▸ **Task statement**: Transcribe the entire listing faithfully; every line must match the original.

▸ **Input data**:

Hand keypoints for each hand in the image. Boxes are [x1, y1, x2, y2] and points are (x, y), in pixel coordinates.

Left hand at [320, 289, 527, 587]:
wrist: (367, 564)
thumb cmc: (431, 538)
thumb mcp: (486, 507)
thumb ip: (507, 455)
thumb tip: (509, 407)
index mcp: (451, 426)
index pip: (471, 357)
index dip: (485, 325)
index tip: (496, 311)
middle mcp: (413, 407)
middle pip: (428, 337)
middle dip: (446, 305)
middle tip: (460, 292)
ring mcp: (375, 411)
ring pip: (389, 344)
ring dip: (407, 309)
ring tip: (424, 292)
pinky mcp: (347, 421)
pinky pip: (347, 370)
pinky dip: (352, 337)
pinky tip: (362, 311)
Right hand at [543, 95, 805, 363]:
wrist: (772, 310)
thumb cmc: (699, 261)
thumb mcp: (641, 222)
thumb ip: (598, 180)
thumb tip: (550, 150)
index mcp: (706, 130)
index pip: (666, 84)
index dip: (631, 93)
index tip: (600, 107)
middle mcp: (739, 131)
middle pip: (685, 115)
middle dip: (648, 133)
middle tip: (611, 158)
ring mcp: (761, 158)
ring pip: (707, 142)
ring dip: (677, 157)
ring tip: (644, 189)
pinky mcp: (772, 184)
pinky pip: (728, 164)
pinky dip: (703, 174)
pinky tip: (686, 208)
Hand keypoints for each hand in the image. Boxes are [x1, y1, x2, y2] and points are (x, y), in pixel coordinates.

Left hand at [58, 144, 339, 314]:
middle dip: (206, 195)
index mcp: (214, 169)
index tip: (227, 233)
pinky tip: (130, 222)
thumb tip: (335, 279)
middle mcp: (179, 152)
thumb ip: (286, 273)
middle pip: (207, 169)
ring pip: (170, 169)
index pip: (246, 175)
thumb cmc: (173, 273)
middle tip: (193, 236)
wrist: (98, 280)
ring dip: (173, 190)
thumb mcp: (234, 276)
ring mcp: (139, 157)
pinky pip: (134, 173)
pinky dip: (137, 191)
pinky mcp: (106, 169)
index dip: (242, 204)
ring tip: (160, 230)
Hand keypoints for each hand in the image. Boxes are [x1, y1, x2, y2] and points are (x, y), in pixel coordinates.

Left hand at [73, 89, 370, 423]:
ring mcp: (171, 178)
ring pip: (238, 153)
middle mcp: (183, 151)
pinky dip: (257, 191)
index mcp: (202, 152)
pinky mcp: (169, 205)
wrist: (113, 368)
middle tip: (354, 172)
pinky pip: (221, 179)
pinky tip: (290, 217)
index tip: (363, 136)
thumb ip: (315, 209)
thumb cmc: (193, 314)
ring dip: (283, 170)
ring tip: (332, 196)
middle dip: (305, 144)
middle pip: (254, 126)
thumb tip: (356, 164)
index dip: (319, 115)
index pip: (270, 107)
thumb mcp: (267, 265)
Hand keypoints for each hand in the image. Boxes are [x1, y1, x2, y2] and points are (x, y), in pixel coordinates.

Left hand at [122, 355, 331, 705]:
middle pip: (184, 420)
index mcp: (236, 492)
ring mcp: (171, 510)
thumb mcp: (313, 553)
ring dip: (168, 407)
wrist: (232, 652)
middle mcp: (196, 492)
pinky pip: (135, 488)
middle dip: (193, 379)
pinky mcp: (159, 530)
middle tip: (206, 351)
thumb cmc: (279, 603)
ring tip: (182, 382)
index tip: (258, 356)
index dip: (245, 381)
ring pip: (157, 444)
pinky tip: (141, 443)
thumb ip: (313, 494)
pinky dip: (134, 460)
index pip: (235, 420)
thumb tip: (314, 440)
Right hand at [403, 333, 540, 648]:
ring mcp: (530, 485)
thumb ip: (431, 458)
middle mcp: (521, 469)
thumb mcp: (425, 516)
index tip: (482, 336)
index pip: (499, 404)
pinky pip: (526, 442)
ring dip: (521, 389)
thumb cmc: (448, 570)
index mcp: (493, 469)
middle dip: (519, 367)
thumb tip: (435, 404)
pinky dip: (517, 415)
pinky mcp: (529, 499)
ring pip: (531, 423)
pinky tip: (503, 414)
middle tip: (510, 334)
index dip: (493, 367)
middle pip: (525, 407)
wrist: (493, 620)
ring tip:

▸ **Response to the exercise**:
Hand keypoints for each hand in the image. Boxes are [x1, y1, x2, y2] and points are (x, y), in pixel coordinates.

Left hand at [320, 289, 527, 587]:
wrist: (367, 564)
thumb cmc: (431, 538)
thumb mcp: (486, 507)
thumb ip: (507, 455)
thumb tip: (509, 407)
index mcp: (451, 426)
index pip: (471, 357)
index dip: (485, 325)
index tip: (496, 311)
middle mcp: (413, 407)
middle pip: (428, 337)
middle dip: (446, 305)
middle tip: (460, 292)
ring mcp: (375, 411)
ring pip: (389, 344)
ring dip: (407, 309)
ring tip: (424, 292)
pinky mcp: (347, 421)
pinky pip: (347, 370)
pinky dip: (352, 337)
pinky tip: (362, 311)
Right hand at [543, 95, 805, 363]:
wrist: (772, 310)
thumb cmc: (699, 261)
thumb mcp: (641, 222)
thumb ip: (598, 180)
thumb tip: (550, 150)
index mcp: (706, 130)
index pip: (666, 84)
index dip: (631, 93)
index tip: (600, 107)
middle mcp: (739, 131)
middle pip: (685, 115)
middle dip: (648, 133)
middle tip: (611, 158)
ring mcp: (761, 158)
ring pip: (707, 142)
ring dip: (677, 157)
ring tip: (644, 189)
pinky mcp: (772, 184)
pinky pip: (728, 164)
pinky dip: (703, 174)
pinky tip: (686, 208)
Hand keypoints for each hand in the image. Boxes are [x1, y1, x2, y2] and points are (x, y), in pixel coordinates.

Left hand at [58, 144, 339, 314]:
middle dip: (206, 195)
index mcp: (214, 169)
index tip: (227, 233)
pinky tip: (130, 222)
thumb tip: (335, 279)
middle mcp: (179, 152)
thumb ip: (286, 273)
middle pip: (207, 169)
ring pip: (170, 169)
index pip: (246, 175)
thumb cmc: (173, 273)
middle tip: (193, 236)
wrist: (98, 280)
ring dip: (173, 190)
thumb mcp: (234, 276)
ring mcp: (139, 157)
pinky pip: (134, 173)
pinky dip: (137, 191)
pinky mcp: (106, 169)
index dip: (242, 204)
ring tip: (160, 230)
Hand keypoints for each hand in the image. Boxes are [x1, y1, x2, y2] and points are (x, y), in pixel coordinates.

Left hand at [73, 89, 370, 423]:
ring mcp: (171, 178)
ring pip: (238, 153)
middle mcp: (183, 151)
pinky dip: (257, 191)
index mcp: (202, 152)
pinky mcp: (169, 205)
wrist: (113, 368)
middle tip: (354, 172)
pinky pip: (221, 179)
pinky tip: (290, 217)
index tip: (363, 136)
thumb ip: (315, 209)
thumb cmc: (193, 314)
ring dip: (283, 170)
ring tip: (332, 196)
middle dip: (305, 144)
middle pip: (254, 126)
thumb tip: (356, 164)
index dip: (319, 115)
index pip: (270, 107)
thumb mcp: (267, 265)
Hand keypoints for each hand in the image. Boxes are [x1, y1, x2, y2] and points are (x, y), in pixel coordinates.

Left hand at [122, 355, 331, 705]:
middle pip: (184, 420)
index mcp: (236, 492)
ring mcp: (171, 510)
thumb mcp: (313, 553)
ring dip: (168, 407)
wrist: (232, 652)
middle mcp: (196, 492)
pinky pip: (135, 488)
middle dip: (193, 379)
pinky mcp: (159, 530)
middle tip: (206, 351)
thumb cmc: (279, 603)
ring tip: (182, 382)
index tip: (258, 356)
index dip: (245, 381)
ring pip: (157, 444)
pinky tip: (141, 443)
thumb ip: (313, 494)
pinky dip: (134, 460)
index pip: (235, 420)
thumb tip: (314, 440)
Right hand at [403, 333, 540, 648]:
ring mcp: (530, 485)
thumb ip: (431, 458)
middle mcp: (521, 469)
thumb mcp: (425, 516)
index tip: (482, 336)
index pip: (499, 404)
pinky pip: (526, 442)
ring dip: (521, 389)
thumb cmc: (448, 570)
index mcp: (493, 469)
middle dip: (519, 367)
thumb tip: (435, 404)
pinky dip: (517, 415)
pinky mcp: (529, 499)
ring pip: (531, 423)
pinky tip: (503, 414)
middle tip: (510, 334)
index dip: (493, 367)
middle pip: (525, 407)
wrist: (493, 620)
ring tip:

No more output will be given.